== Segment start ==

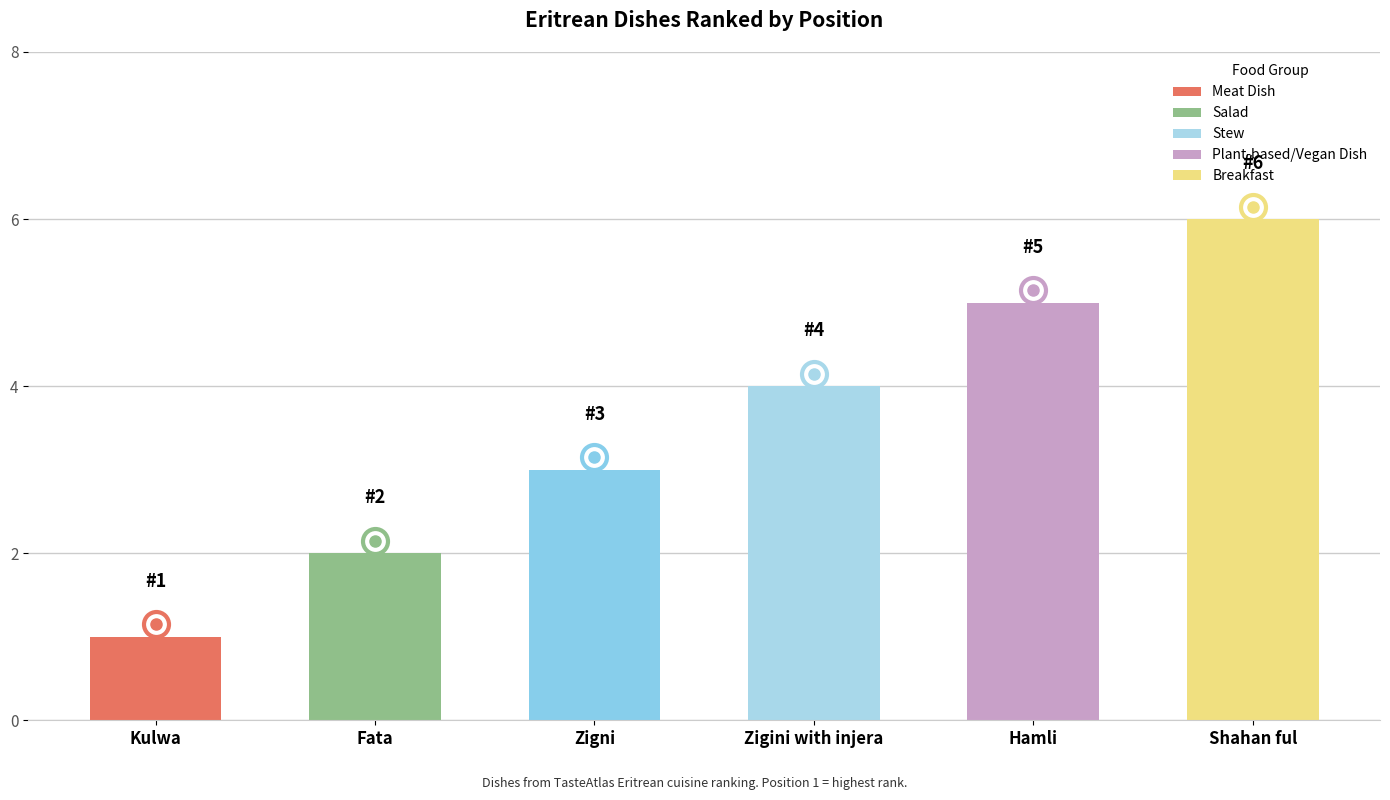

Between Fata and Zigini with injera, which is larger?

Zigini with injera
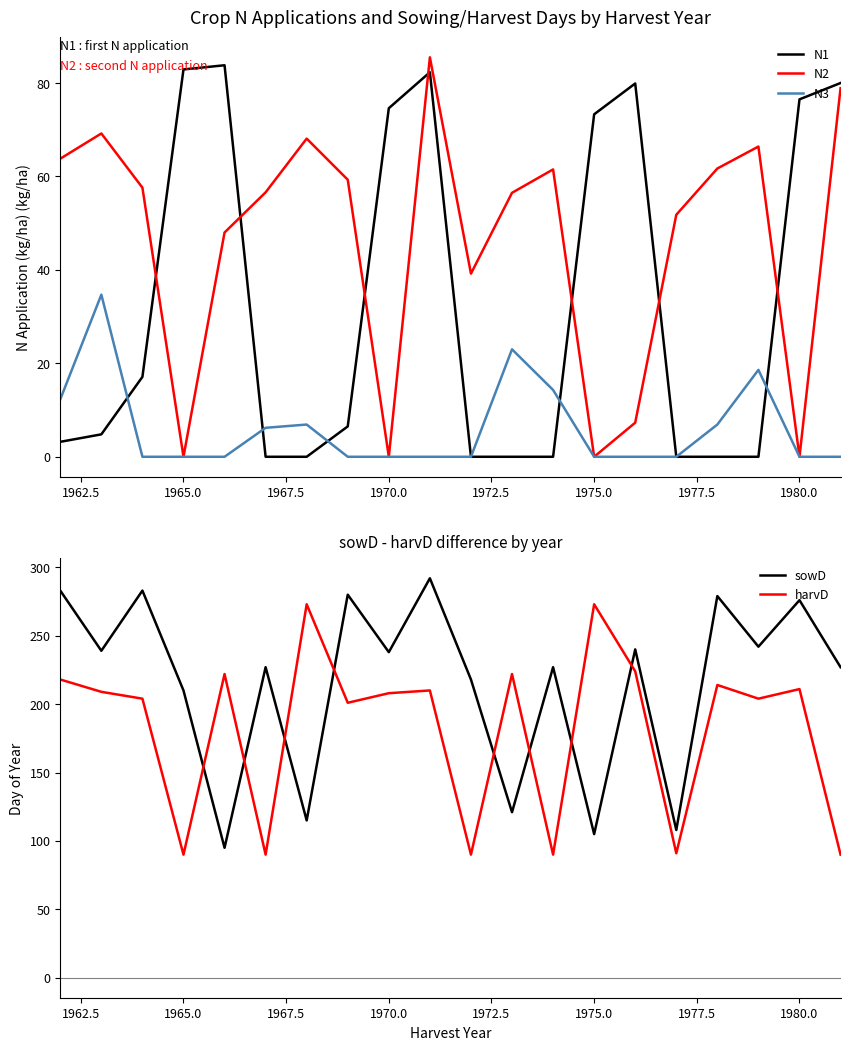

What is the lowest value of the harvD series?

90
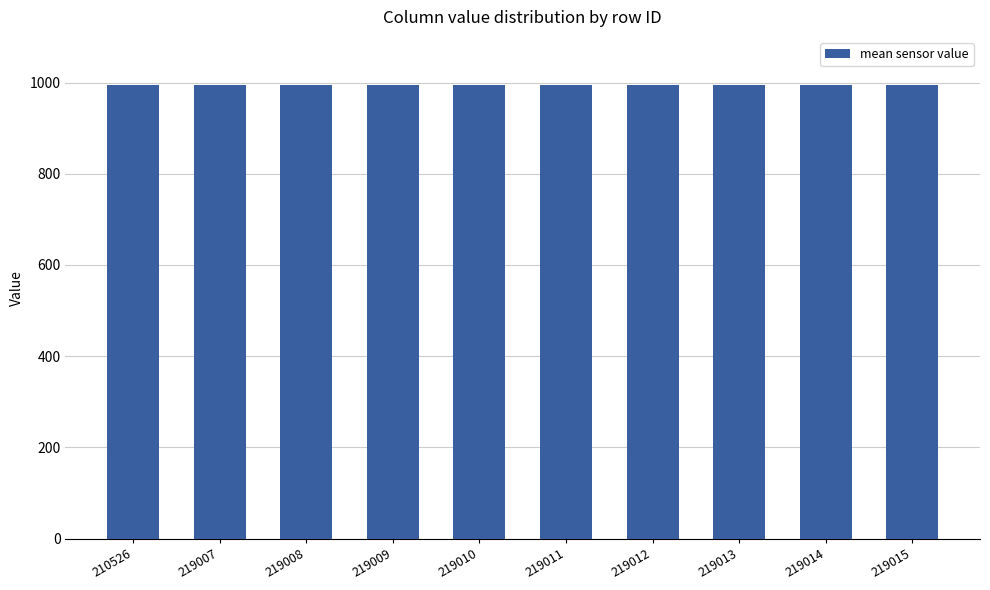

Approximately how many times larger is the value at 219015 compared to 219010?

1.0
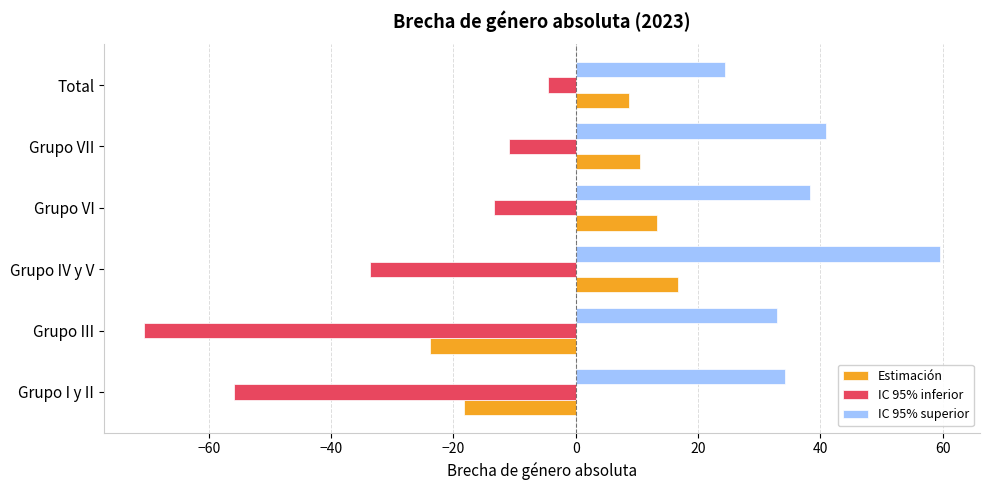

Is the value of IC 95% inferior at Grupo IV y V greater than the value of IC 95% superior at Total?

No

== Segment end ==

DIRECTIVE: Format the material above as a JSON list of strings, one string per line, leaving out the blank lines and the pictures.

WRITTEN RESPONSE:
[
  "Between Fata and Zigini with injera, which is larger?",
  "Zigini with injera",
  "What is the lowest value of the harvD series?",
  "90",
  "Approximately how many times larger is the value at 219015 compared to 219010?",
  "1.0",
  "Is the value of IC 95% inferior at Grupo IV y V greater than the value of IC 95% superior at Total?",
  "No"
]